Critiques

The National

First Two Pages of Frankenstein

  • 4AD
  • 2023
  • 48 minutes
7,5

Peu de groupes savent exprimer avec autant d’acuité des émotions comme la tristesse et la nostalgie que The National. Après plus de 20 ans d’existence et maintenant neuf albums au compteur, la formation de l’Ohio s’est bâti une identité dont elle a parfois du mal à se défaire, mais qui a néanmoins fait école, et l’émouvant et somptueux First Two Pages of Frankenstein en est une autre illustration éloquente.

Il y a quelques jours, le quotidien britannique The Telegraph a qualifié The National de « groupe rock le plus influent au monde ». Au-delà de la formule ampoulée et du désir évident d’attirer le lecteur avec une manchette-choc, la mention a de quoi faire réfléchir. En effet, depuis cinq ans, la formation indie a eu une influence marquée sur la musique pop, brouillant encore plus la frontière entre le rock dit « indépendant » et celui qualifié de mainstream. La méga-star Taylor Swift en a fait son groupe préféré, recrutant les services du multi-instrumentiste Aaron Dessner pour ses albums folklore et evermore, tous deux parus en 2020. Et voilà qu’Ed Sheeran s’apprête lui aussi à lancer un album entièrement co-produit et co-écrit avec Dessner.

Pour les fans de longue date de The National, ce revirement a de quoi faire sourire. De l’avis général, la formation a atteint son pic créatif dans la deuxième moitié de la décennie 2000, en plein âge d’or de l’indie rock, avec les classiques Alligator (2005), Boxer (2007) et High Violet (2010). Depuis, le quintette mené par Matt Berninger a continué de faire paraître des albums de qualité, mais s’est considérablement assagi, privilégiant les ballades douillettes en évitant les soubresauts. Bien sûr, ce virage s’est traduit par une plus grande reconnaissance de l’industrie, culminant en 2018 avec le Grammy de l’album alternatif de l’année pour Sleep Well Beast.

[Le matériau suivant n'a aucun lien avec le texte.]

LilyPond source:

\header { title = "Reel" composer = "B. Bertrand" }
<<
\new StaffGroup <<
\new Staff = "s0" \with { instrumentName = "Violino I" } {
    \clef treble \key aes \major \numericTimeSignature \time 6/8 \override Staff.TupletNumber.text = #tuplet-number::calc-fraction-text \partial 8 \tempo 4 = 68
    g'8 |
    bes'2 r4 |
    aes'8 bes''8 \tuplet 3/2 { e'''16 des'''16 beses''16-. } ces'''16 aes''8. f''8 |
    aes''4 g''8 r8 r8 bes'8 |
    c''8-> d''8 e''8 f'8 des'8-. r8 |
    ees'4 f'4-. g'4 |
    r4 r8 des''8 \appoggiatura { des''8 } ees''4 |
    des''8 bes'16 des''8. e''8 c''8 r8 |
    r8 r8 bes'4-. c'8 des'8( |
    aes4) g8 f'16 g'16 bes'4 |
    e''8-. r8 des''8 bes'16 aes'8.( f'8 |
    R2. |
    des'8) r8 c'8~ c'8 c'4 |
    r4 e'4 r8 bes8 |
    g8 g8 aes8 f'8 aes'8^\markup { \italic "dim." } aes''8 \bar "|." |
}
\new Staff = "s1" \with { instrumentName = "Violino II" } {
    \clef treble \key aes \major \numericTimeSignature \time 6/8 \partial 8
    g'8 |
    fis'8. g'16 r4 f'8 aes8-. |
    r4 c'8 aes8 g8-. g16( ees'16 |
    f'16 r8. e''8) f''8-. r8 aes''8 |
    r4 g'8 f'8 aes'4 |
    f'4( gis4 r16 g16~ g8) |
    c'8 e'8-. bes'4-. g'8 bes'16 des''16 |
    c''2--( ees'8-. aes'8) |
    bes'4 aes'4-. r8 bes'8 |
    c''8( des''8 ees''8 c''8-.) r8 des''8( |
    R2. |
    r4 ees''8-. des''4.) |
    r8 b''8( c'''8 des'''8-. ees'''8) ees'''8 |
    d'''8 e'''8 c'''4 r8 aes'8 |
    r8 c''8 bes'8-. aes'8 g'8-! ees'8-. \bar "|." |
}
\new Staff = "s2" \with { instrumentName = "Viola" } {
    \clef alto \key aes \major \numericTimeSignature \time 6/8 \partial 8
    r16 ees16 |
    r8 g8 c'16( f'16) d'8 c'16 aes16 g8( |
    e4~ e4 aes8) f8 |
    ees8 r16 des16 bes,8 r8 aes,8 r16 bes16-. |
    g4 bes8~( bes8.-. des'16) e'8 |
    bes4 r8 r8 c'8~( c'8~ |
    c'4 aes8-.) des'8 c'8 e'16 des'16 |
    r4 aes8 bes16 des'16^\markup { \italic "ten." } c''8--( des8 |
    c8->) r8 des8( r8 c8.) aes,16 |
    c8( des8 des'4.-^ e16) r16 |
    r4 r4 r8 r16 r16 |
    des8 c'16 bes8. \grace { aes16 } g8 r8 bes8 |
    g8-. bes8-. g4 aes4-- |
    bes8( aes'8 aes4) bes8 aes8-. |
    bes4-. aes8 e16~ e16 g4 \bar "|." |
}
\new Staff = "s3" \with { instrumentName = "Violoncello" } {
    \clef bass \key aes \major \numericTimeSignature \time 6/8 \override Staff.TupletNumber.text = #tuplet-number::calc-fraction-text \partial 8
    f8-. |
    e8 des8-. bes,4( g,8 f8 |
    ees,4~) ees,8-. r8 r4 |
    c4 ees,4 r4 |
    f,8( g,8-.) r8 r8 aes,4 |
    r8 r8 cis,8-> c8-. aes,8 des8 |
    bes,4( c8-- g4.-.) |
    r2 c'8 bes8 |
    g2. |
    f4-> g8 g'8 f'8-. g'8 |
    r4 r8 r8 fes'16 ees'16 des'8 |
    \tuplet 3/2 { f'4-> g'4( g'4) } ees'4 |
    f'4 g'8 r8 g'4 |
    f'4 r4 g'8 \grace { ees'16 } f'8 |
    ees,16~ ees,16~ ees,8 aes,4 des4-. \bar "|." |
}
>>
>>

Au-delà des accolades et d’un plus grand succès populaire, il est clair que l’usure du temps a eu un impact sur la créativité de The National. Matt Berninger a d’ailleurs confié qu’il avait souffert du syndrome de la page blanche au moment de s’atteler à l’écriture de ce nouvel album. Le titre First Two Pages of Frankenstein est justement une référence littéraire à ce blocage, Berninger ayant pris l’habitude d’ouvrir un livre au hasard, lorsqu’il était confronté à un manque d’inspiration. Le classique de Mary Shelley aurait d’ailleurs inspiré la chanson Your Mind Is Not Your Friend, un des morceaux les plus introspectifs ici, sublimé par la voix de Phoebe Bridgers.

Sans chercher à se réinventer, Berninger et ses acolytes ont décidé de bâtir sur leurs forces, avec pour résultat que First Two Pages of Frankenstein est leur disque le plus cohésif depuis High Violet. En plus de Bridgers (qui chante aussi sur l’excellente This Isn’t Helping), The National s’est adjoint les services d’invités de marque pour ce nouvel album. De facture minimaliste, portée par de simples accords de piano, Once Upon a Poolside ouvre l’album de manière majestueuse, en partie grâce à l’apport (trop discret, il est vrai) de Sufjan Stevens aux chœurs. Même Taylor Swift obtient une apparition éclair sur The Alcott, qui met en scène un couple plombé par la fatigue d’une relation à long terme qui essaie de retrouver la magie des premiers jours.

La formation semble par ailleurs revigorée sur certains titres, et le travail rythmique des frères Scott et Bryan Devendorf à la basse et à la batterie y est pour beaucoup. L’entraînante Grease in Your Hair rappelle l’époque Alligator, tandis qu’Eucalyptus est du National pur jus, avec un autre texte poignant dont Berninger a le secret, cette fois sur un couple qui doit séparer ses biens après une rupture douloureuse. Quant à la très réussie Tropic Morning News, elle marie habilement les sonorités organiques et les rythmiques électroniques, avec un aspect à la War on Drugs.

Bien sûr, on ne confondra pas First Two Pages of Frankenstein avec les plus grands disques de The National, mais voici le travail de vétérans aguerris soucieux d’offrir une musique riche et sentie, à la fois plus concise et moins beige que sur le précédent I Am Easy to Find (2019). Même si leurs jours de gloire sont passés, il n’y a personne encore qui arrive à chanter la mélancolie d’une façon aussi juste.